[GIVEN DATA Boundary: Start]

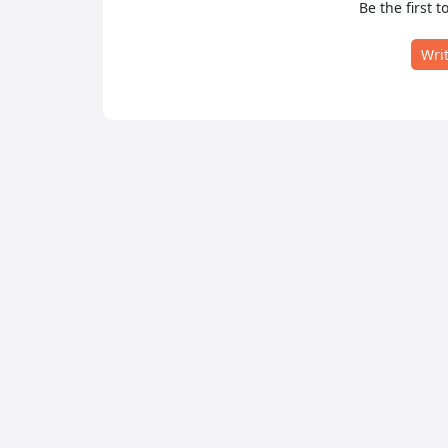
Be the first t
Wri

[GIVEN DATA Boundary: End]
[GIVEN DATA Boundary: Start]

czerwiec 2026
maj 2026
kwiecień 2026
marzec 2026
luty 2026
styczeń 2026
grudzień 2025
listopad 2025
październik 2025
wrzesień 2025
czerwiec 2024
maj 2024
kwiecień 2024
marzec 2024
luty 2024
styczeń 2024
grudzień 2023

[GIVEN DATA Boundary: End]
[GIVEN DATA Boundary: Start]

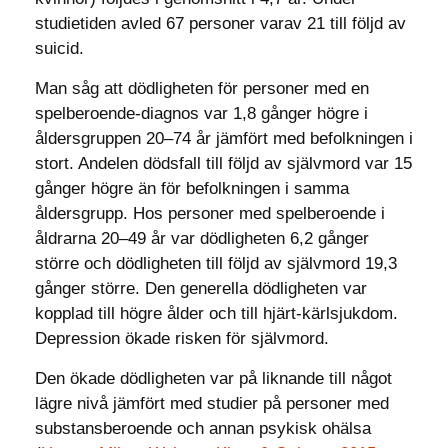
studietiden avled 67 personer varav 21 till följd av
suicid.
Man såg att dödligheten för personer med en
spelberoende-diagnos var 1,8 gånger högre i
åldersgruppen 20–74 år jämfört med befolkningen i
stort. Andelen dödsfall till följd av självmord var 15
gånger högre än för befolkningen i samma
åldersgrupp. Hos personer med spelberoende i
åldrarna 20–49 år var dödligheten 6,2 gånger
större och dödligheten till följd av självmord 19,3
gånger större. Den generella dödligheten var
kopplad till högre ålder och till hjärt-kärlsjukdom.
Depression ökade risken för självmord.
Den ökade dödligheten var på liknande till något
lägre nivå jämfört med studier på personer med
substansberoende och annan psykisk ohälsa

[GIVEN DATA Boundary: End]

BRIEF - Please give the number of lines in the entries that contain the word "gånger", and nothing besides it.

FINAL ANSWER - 4